9038 - NFA COMPLIANCE RULES 2-29: HIGH PRESSURE SALES TACTICS

(Staff, June 19, 1996; revised January 1, 2020)

INTERPRETIVE NOTICE

NFA Compliance Rule 2-29 governs FCM, IB, CPO and CTA Members' communications with the public and is one of the most important NFA rules in ensuring that Members observe high ethical standards in their dealings with customers. NFA Compliance Rule 2-29(a)(2) prohibits the use of high-pressure sales practices. The rule itself does not define "high-pressure sales practices." However, NFA has taken a number of disciplinary actions related to high-pressure sales practices, and those cases provide guidance to Members on the types of practices that have been found to constitute high-pressure sales practices.

A common thread in many of the disciplinary actions involving high-pressure sales practices is a sense of undue urgency conveyed to the customer by an AP. In essence, the AP is asking the customer to act now and think later. The purpose of NFA's rule is to ensure that the customer makes a fully informed and carefully considered investment decision. Any tactic, such as those outlined below, that pressures a customer for a hasty decision will be considered a violation of NFA Compliance Rule 2-29(a)(2).

Over the years, NFA has observed an undue sense of urgency conveyed through many different high-pressure tactics. In some cases, the AP rushes the customer through the account opening forms, glossing over the risk disclosure in his or her haste to open the account. In other cases, APs have inundated a customer with multiple communications designed to provide a sense of urgency to open an account to avoid missing out on predicted market movements. APs have also used electronic communications with bolded, capitalized or highlighted text or subject lines in an attempt to convey false urgency to a customer.
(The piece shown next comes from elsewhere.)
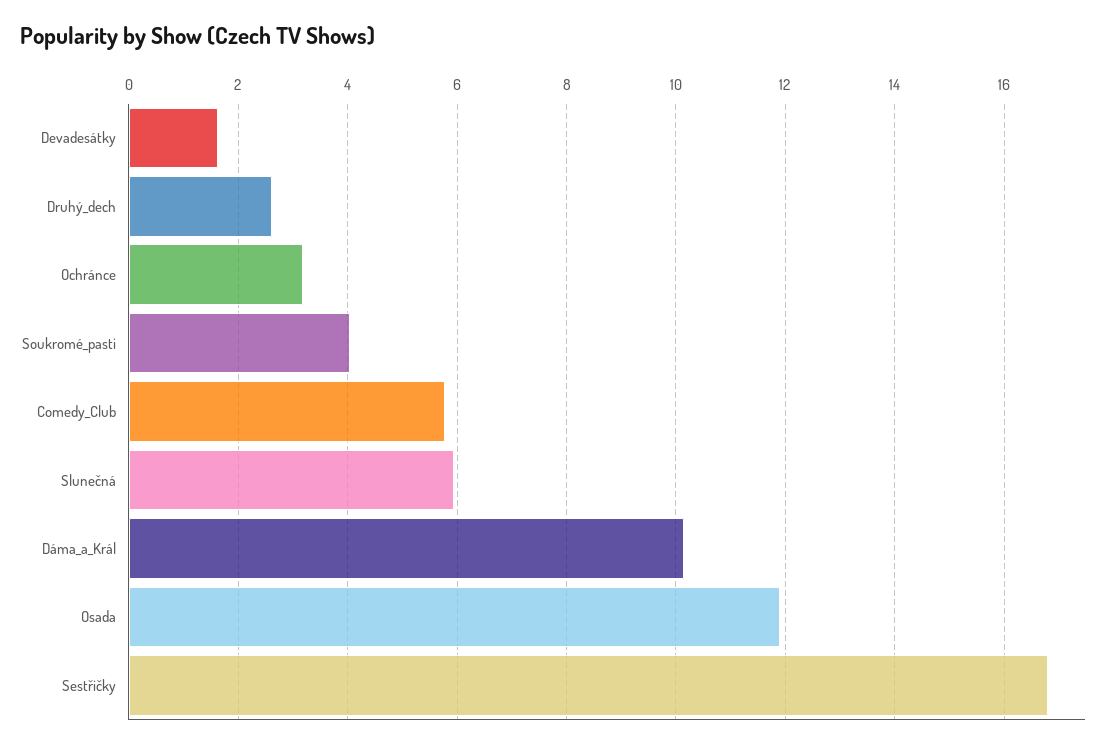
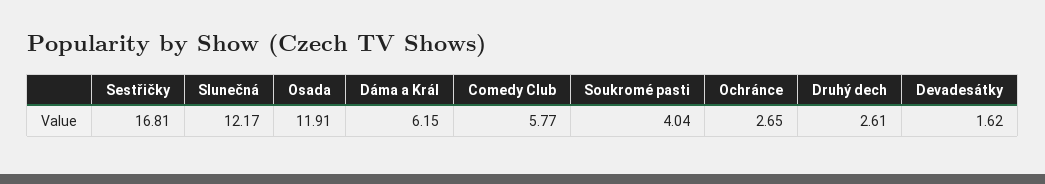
Ochránce: 3.2 -> 2.65
Slunečná: 6 -> 12.17
Dáma_a_Král: 10.2 -> 6.15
These high-pressure sales practices have been enhanced by rapidly changing technology, including smartphones with multiple communication applications, easily accessible online account forms, the use of electronic signatures and the electronic transfer of funds. Members must be aware of the changes to technology and new technology that could be used by APs to pressure customers into investing or entering into trades in violation of NFA rules.

High-pressure sales practices could also involve a pattern of telephone calls, emails, instant messages and/or text messages, which are unusual in their timing or frequency. For example, an AP may barrage a customer with calls, emails, instant messages and/or text messages at all hours of the day, including late at night, early in the morning and during weekends. Alternatively, an AP's solicitations to open an account may occur several times a day, several days a week for weeks on end. Any solicitation designed to abuse, annoy or harass a customer into opening an account, including soliciting customers at unusual hours and with unusual frequency may constitute a high-pressure approach in violation of NFA Compliance Rule 2-29.

Perhaps the most obvious indicator of a high-pressure sales practice is simply the tone used by the AP to address the customer. In a handful of cases, APs have shouted at customers, used profane language or otherwise berated the customer in an attempt to bully the customer into opening an account. Such conduct clearly violates NFA rules.

This notice cannot and is not intended to alert Members to all of the factors that may constitute a high-pressure approach. Each of the factors highlighted above, however, has frequently been present in the high-pressure sales cases brought by NFA, and Members should certainly be vigilant in preventing and detecting such practices in their own operations.